Your task: The entries below hold a line with "Agustus 7, 2026 | 04:07 WIB" and a line with "Juli 31, 2026 | 02:47 WIB". Return those lines and all that lie between them, exactly and only.

Available data:
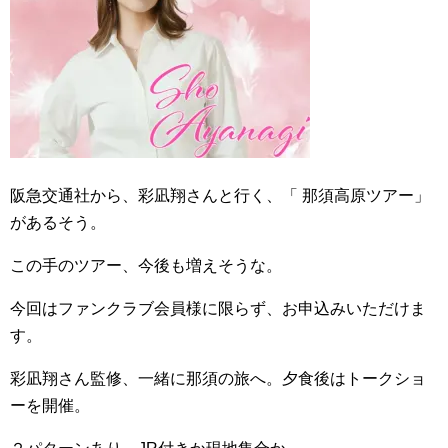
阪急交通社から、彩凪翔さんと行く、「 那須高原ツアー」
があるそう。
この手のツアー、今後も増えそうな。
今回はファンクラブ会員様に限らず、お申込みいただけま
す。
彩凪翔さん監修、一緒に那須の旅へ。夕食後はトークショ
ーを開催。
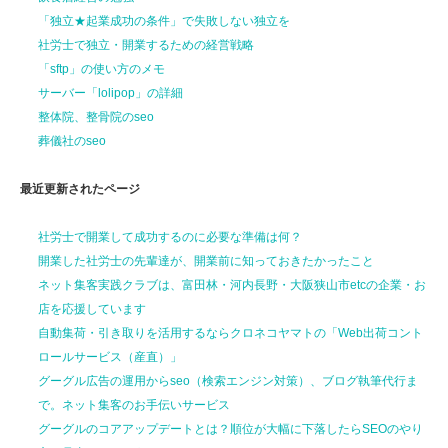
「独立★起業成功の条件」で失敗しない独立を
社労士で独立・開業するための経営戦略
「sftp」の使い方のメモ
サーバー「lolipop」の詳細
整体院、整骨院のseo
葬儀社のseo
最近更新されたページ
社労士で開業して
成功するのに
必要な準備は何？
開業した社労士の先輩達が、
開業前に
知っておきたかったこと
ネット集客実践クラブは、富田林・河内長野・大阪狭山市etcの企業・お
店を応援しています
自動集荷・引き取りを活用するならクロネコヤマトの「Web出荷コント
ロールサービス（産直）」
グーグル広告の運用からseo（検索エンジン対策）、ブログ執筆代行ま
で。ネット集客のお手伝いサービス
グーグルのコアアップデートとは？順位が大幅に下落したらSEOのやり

--

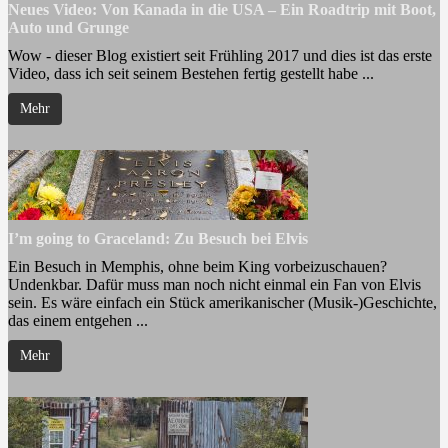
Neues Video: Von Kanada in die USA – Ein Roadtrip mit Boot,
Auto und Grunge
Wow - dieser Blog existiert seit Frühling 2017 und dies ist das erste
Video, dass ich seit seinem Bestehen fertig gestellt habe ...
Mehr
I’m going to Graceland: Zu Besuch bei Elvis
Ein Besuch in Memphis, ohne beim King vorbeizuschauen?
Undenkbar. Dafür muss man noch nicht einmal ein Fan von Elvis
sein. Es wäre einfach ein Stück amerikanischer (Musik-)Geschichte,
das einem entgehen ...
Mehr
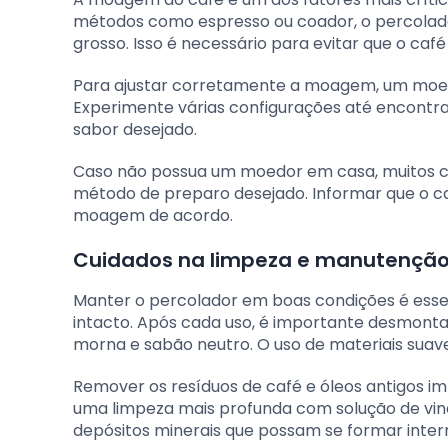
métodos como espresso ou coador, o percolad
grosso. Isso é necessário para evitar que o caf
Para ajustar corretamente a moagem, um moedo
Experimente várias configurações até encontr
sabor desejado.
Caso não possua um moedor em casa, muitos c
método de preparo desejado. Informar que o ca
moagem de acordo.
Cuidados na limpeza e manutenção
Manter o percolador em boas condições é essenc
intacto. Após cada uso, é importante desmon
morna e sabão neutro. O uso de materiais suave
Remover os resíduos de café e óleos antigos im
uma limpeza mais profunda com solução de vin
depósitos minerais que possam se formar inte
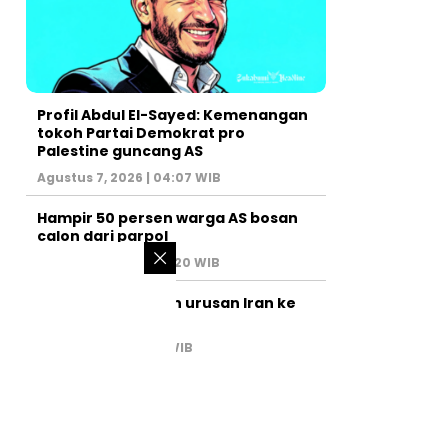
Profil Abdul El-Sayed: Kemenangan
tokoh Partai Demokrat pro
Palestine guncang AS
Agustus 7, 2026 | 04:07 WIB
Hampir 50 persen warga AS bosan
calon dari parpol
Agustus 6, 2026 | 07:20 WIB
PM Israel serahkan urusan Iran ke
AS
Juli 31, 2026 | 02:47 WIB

---

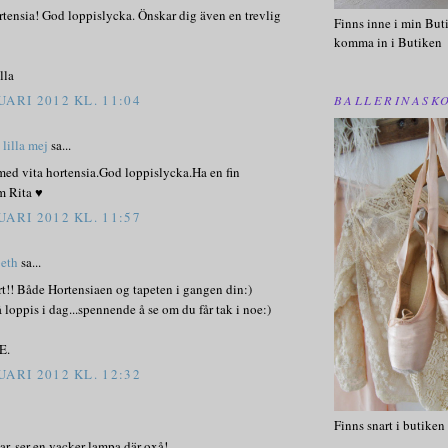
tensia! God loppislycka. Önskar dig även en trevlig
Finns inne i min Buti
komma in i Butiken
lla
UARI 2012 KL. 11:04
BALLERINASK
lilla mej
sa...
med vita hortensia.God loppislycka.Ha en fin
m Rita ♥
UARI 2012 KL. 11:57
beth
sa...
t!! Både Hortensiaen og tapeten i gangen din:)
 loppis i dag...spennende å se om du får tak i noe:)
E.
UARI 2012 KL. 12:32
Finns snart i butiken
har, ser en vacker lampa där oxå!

Answer box:
Agustus 7, 2026 | 04:07 WIB
Hampir 50 persen warga AS bosan
calon dari parpol
Agustus 6, 2026 | 07:20 WIB
PM Israel serahkan urusan Iran ke
AS
Juli 31, 2026 | 02:47 WIB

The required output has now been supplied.